# My device supports MTBSF and MTBSF ioctls ?



## minimike (Dec 19, 2012)

Hi there,

Currently I've some trouble with a Quantum Superloader 3 Tape-Library they haves a LTO-5 Tape-Drive. The device should runs with Bacula. Inside the documentation I've read



> Backward Space Record = yesno
> If Yes, the archive device supports the MTBSR ioctl to backspace records. If No, this call is not used and the device must be rewound and advanced forward to the desired position. Default is Yes for non random-access devices. This function if enabled is used at the end of a Volume after writing the end of file and any ANSI/IBM labels to determine whether or not the last block was written correctly.
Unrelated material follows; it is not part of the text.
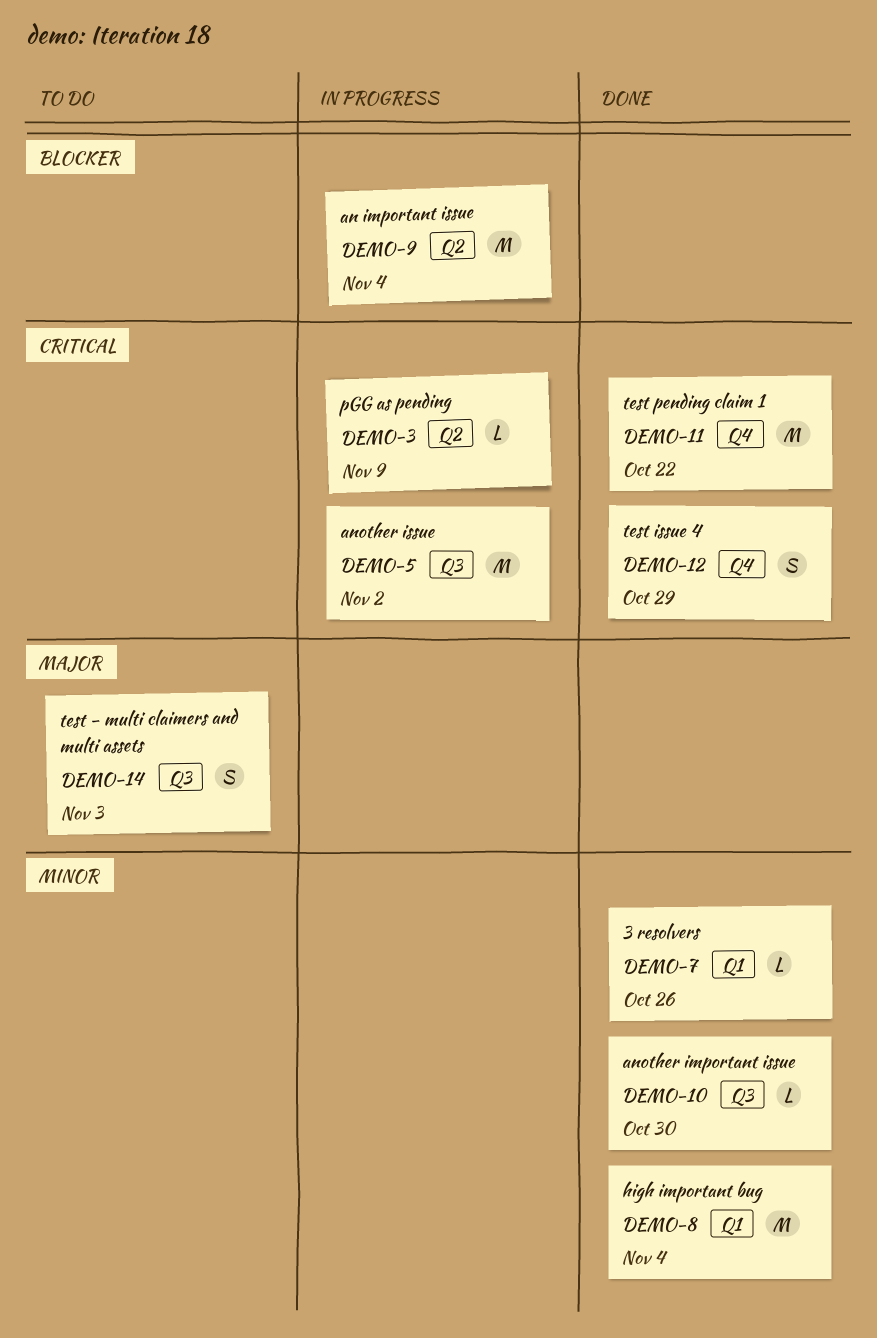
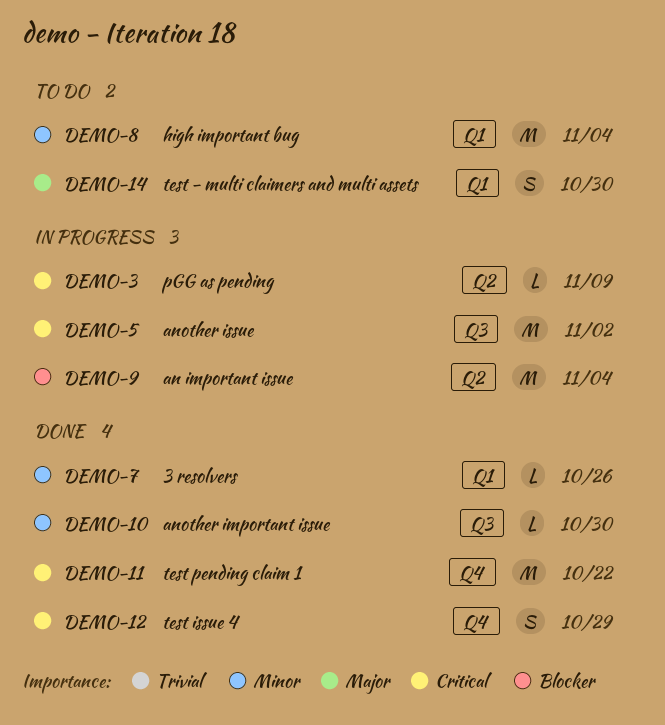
DEMO-8, status: Done -> To do
DEMO-14, label: Q3 -> Q1
DEMO-14, due: Nov 3 -> Oct 30

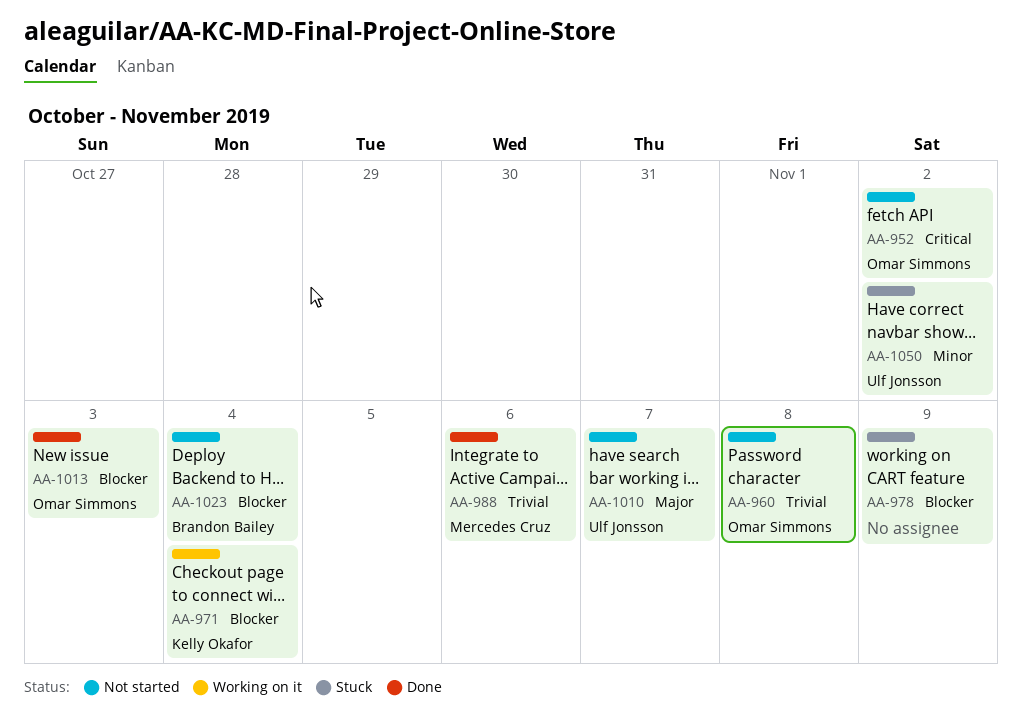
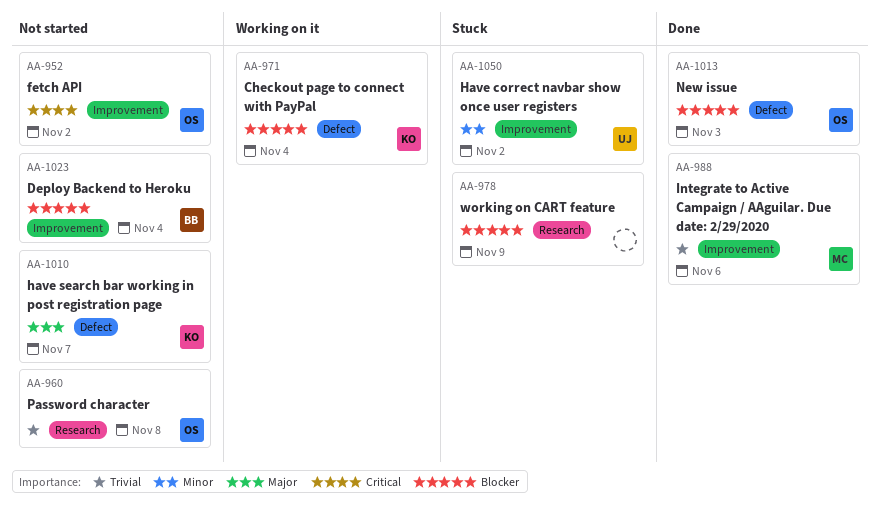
AA-1010, owner: Ulf Jonsson -> Kelly Okafor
If you turn this function off, the test will not be done. This causes no harm as the re-read process is precautionary rather than required.
> Backward Space File = yesno
> If Yes, the archive device supports the MTBSF and MTBSF ioctls to backspace over an end of file mark and to the start of a file. If No, these calls are not used and the device must be rewound and advanced forward to the desired position. Default is Yes for non random-access devices.
> ...


How I could get the information if the operating system (FreeBSD 9.1) with the Tape-Drive supports MTBSF and MTBSF ioctls?

cheers
Darko


----------